* [Required work]:
1. Reproduce the part of the brain-imaging methods text starting at "2.8. Statistical analysis" and ending at "performed using SPM12.".
2. Answer these questions from the brain-imaging methods text:
(a) What Gaussian kernel was used to smooth the resampled thickness maps?
(b) How many permutations were used for threshold-free cluster enhancement?
(c) Which software was used for all whole-brain statistical analyses?
3. Continue the brain-imaging methods text from its final sentence.

* [Selected text]:
2.7. Cortical thickness processing

To examine cortical thickness, T1-weighted MRI data were further processed using additional surface-based morphometry calculations in the computational anatomy toolbox (CAT12 v12.6; Gaser and Dahnke 2016) at a resolution of 1 mm3 . This method uses a projection-based thickness approach to estimate cortical thickness and reconstruct the central surface in one step (Dahnke et al., 2013). Briefly, following the previous tissue segmentation, the white matter (WM) distance is estimated, and the local maxima are projected onto other gray matter voxels using a neighboring relationship described by the WM distance. This method accounts for partial volume correction, sulcal blurring, and sulcal asymmetries. Topological defects are corrected based on spherical harmonics (Yotter et al., 2011a), and the cortical surface mesh was reparameterized into a common coordinate system via an algorithm that reduces area distortion (Yotter et al., 2011b). Finally, the resulting maps were resampled and smoothed using a 15 mm FWHM Gaussian kernel. These maps of cortical thickness were ultimately utilized in subsequent statistical analysis.

2.8. Statistical analysis and visualization

To determine the spatially specific effects of aging on spontaneous beta power, we ran a regression model on the whole-brain beta power maps. Further, we tested the effects of sex by performing an ANCOVA with sex as a categorical predictor and age as a continuous predictor. To account for non-uniform spatial autocorrelation in the data, avoid assumptions of parametric modeling, and avoid selecting arbitrary cluster-forming thresholds, threshold-free cluster enhancement (TFCE; E = 0.6, H = 2.0; 5000 permutations; Smith and Nichols 2009) was performed, with multiple comparisons correction set to cluster-wise pFWE < .05. All whole-brain statistical analyzes were performed using SPM12.

* [Data]:
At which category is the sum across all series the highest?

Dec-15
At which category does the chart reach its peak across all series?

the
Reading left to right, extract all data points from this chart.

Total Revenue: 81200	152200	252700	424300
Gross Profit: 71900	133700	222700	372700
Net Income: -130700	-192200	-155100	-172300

* [Task-by-task answers]:
1.
2.8. Statistical analysis and visualization

To determine the spatially specific effects of aging on spontaneous beta power, we ran a regression model on the whole-brain beta power maps. Further, we tested the effects of sex by performing an ANCOVA with sex as a categorical predictor and age as a continuous predictor. To account for non-uniform spatial autocorrelation in the data, avoid assumptions of parametric modeling, and avoid selecting arbitrary cluster-forming thresholds, threshold-free cluster enhancement (TFCE; E = 0.6, H = 2.0; 5000 permutations; Smith and Nichols 2009) was performed, with multiple comparisons correction set to cluster-wise pFWE < .05. All whole-brain statistical analyzes were performed using SPM12.

2.
(a) A 15 mm FWHM Gaussian kernel.
(b) 5000 permutations.
(c) SPM12.

3.
Cortical thickness and spontaneous beta power values were extracted using an ROI of the sensorimotor strip (i.e., precentral and postcentral gyri) using the DK atlas (Desikan et al., 2006). Correlations were performed between age, motor function, cortical thickness, and spontaneous beta power. Additionally, partial correlations were computed between cortical thickness and spontaneous beta power controlling for age. Subsequent hierarchical regression analyzes were performed to determine the relative contribution of age, spontaneous beta power, and cortical thickness on motor function. Beta power and cortical thickness were mean centered and any identified outliers in all variables were winsorized. All correlations and regressions were computed in SPSS Statistics (version 25).

3. Results

Of the 133 healthy adults enrolled, 126 participants successfully completed the MEG protocol. The results presented here include these remaining 126 participants (56 females) with an age range of 22–72 years (Mage = 45.23, SD = 15.37). Note that the six participants without individual MRIs were excluded from the analyzes involving cortical thickness and one participant who was not able to complete the behavioral motor tests was excluded from the analyses involving motor function scores.

3.1. Beta power changes with age

Average beta relative power values across all participants are presented in Fig. 1. Statistical parametric mapping identified significant main effects of age, which survived multiple comparisons correction. Beta power increased with advancing age across the entire cortex, with peaks in bilateral sensorimotor cortices (Fig. 2; Right: Fpeak = 31.00, ppeak < .001; Left: Fpeak = 36.39, ppeak < .001). Average power values across the pre- and postcentral gyri in the left and right hemispheres were extracted separately and these are plotted in Fig. 2 to visualize directionality of the age effect. Significant effects of sex, above and beyond age, were not identified. Additionally, inclusion of sex in the model did not change age-related effects, therefore models showing the main effect of age do not include sex.

Fig. 1.

Fig. 1.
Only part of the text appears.